Android App Bundle

App Bundle

This year at Google IO, a useful feature called App Bundle was announced. App Bundle is a new upload format for Play Store, which includes all possible configurations of the app such as locale, screen density and CPU architecture. So you actually don’t need to have multiple APK files in developer console. Instead, it’s enough to upload only one file - the App Bundle. It can be assembled directly from Android Studio or from command line. But you might be wondering, how everything is organized inside an App Bundle. We are now going to explore it on our app as an example.

How to create

App Bundle can be created either from Android Studio or from command line. If you are using Android Studio, you can find it in the menu Build -> Build Bundle(s)/APK(s) -> Build Bundle(s). Then follow the same flow as before for creating and signing apk. For command line use the command bundle with the variant name, like bundleRelease. There is a good documentation describing how to create App Bundle.


Google provides a tool called bundletool for testing App Bundle. We are going to use this tool to explore all possible sets of the apk.

After you have assembled the App Bundle (file .aab), you can now extract all possible apks using the command bundletool build-apks. The output of the command is the only 1 file with an extension .apks. The file contains all possible apks from the bundle.

To be more specific, we can extract the set of apks for exact device configuration. Device configuration needs to be set in the separate json file like this:

  "supportedAbis": ["arm64-v8a", "armeabi-v7a", "x86"],
  "supportedLocales": ["en-US", "de-DE"],
  "screenDensity": 320,
  "sdkVersion": 24

Our app doesn’t target different CPU architectures, therefore we omit the first parameter. The most interesting part is supported locales and screen density.

After running the command bundletool extract-apks with the defined configuration above we should get 4 apk files:

What is the difference in all of those files?

Master file

The file base-master.apk contains the dex files and dependencies. So actually this is the file which depends on the amount of dependencies and modules that you have and the amount of lines of code you wrote. Also it contains default resources like vector drawables and files in assets folder. In our case the size of base-master.apk is around 12 MB. The way to make it smaller is to revise the dependencies you have. You can see it on the screenshot below.


The file base-en.apk contains only english dependent resources. In our case it contains only english translations and has a size of 54 KB. The file base-de.apk contains only german translations and since the strings are longer on avarage in German, the size of the file is 104 KB.


The last file is base-xhdpi.apk. As you could guess from its name it contains all the related resources for xhdpi screen density. Below you can see the screenshoot of the base-xhdpi.apk.

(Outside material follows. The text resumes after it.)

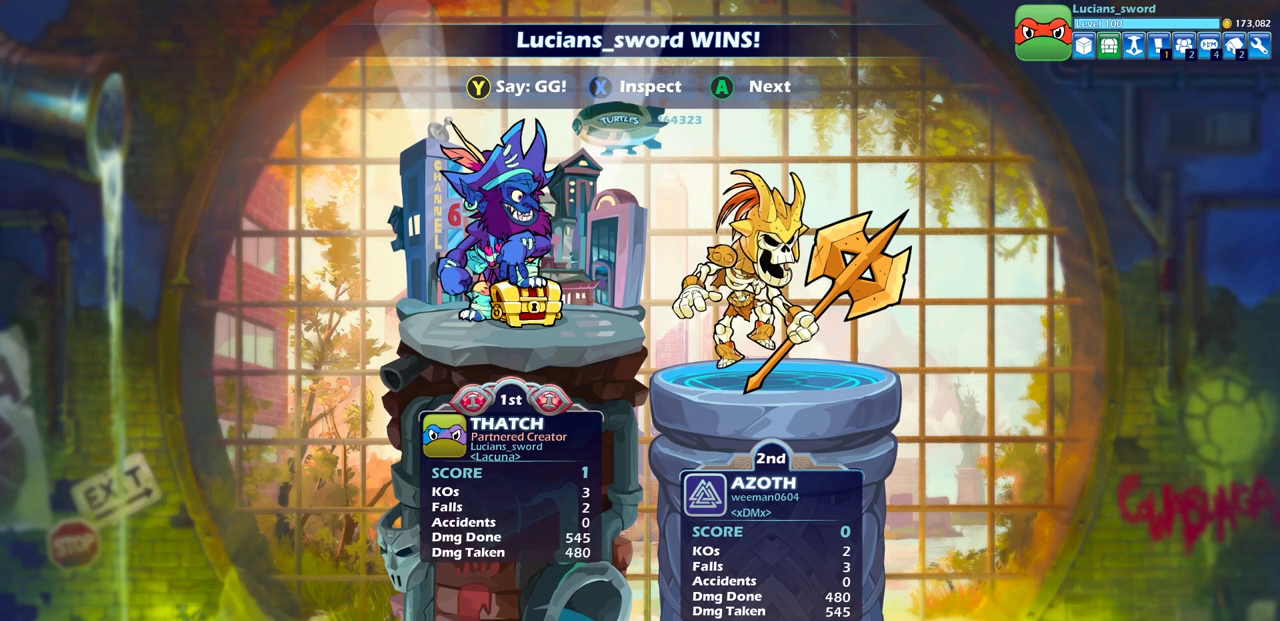
{"buttons": [], "left_stick": "center", "right_stick": "center", "events": []}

The resources of other screen densities are not present. Changing the parameter screenDensity to different values, we can get different files like base-hdpi.apk and base-xxhdpi.apk.

In our case the sizes of those files were the following:

You might ask yourself if there are any benefits of using app bundles. If we take a set of apks for the highest supported screen density xxhdpi, it will have the size like this: 50 KB (base-en.apk) + 12 MB (base-master.apk) + 6 MB (base-xxhdpi.apk) = 19 MB.

Before the app bundle was introduced the size of our apk was 24 MB. Now with app bundle the final file for upload is 42 MB. But for the user with xxhdpi screen density download file from the play store will be 19 MB. So in this case we are already able to reduce the size of the app by 20% at least.

Conclusion: App Bundle is definitely the way you should move with your app.